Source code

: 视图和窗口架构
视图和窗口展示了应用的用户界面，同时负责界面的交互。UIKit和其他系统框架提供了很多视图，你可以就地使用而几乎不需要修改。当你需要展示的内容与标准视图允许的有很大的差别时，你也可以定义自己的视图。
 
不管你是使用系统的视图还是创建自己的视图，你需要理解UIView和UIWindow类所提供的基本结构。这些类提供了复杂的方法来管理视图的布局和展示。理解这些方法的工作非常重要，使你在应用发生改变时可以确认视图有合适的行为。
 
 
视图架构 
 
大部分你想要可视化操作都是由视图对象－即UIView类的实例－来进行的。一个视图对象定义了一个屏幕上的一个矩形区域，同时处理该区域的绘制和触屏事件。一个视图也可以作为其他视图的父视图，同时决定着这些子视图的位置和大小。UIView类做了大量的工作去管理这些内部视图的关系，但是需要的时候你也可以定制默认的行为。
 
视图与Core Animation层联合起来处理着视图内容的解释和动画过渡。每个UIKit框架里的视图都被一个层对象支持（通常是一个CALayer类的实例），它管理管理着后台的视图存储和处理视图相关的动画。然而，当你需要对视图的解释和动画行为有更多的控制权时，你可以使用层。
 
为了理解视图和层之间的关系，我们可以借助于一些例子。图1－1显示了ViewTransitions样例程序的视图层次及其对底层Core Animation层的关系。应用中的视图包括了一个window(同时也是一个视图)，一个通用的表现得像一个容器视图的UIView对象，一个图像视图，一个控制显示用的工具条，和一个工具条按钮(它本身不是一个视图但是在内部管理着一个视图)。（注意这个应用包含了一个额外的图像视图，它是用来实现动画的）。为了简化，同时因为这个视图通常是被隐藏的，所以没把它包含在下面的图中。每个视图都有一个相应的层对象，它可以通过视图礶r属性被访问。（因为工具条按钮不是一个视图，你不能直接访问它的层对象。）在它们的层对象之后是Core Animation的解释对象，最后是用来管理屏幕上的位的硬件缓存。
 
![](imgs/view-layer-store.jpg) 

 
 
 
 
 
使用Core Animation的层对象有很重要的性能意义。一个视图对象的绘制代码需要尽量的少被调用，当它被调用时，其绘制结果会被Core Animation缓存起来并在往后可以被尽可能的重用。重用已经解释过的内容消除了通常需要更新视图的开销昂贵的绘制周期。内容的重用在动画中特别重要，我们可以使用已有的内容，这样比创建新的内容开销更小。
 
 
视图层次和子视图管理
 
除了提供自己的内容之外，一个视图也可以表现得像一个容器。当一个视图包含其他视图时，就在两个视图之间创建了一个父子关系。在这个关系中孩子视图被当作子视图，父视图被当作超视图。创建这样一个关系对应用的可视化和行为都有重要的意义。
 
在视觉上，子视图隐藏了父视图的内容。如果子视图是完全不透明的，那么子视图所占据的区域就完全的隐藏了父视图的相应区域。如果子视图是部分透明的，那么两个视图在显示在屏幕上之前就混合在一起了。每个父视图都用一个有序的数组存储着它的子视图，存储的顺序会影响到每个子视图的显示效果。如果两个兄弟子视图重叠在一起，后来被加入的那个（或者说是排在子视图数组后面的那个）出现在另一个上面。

****

__Your task__: Would you set down, word for word, the lines from the opening of the entries above through the line with "大部分你想要可视化操作都是由", both included, and no others?

__Solution__:
Source code

: 视图和窗口架构
视图和窗口展示了应用的用户界面，同时负责界面的交互。UIKit和其他系统框架提供了很多视图，你可以就地使用而几乎不需要修改。当你需要展示的内容与标准视图允许的有很大的差别时，你也可以定义自己的视图。
 
不管你是使用系统的视图还是创建自己的视图，你需要理解UIView和UIWindow类所提供的基本结构。这些类提供了复杂的方法来管理视图的布局和展示。理解这些方法的工作非常重要，使你在应用发生改变时可以确认视图有合适的行为。
 
 
视图架构 
 
大部分你想要可视化操作都是由视图对象－即UIView类的实例－来进行的。一个视图对象定义了一个屏幕上的一个矩形区域，同时处理该区域的绘制和触屏事件。一个视图也可以作为其他视图的父视图，同时决定着这些子视图的位置和大小。UIView类做了大量的工作去管理这些内部视图的关系，但是需要的时候你也可以定制默认的行为。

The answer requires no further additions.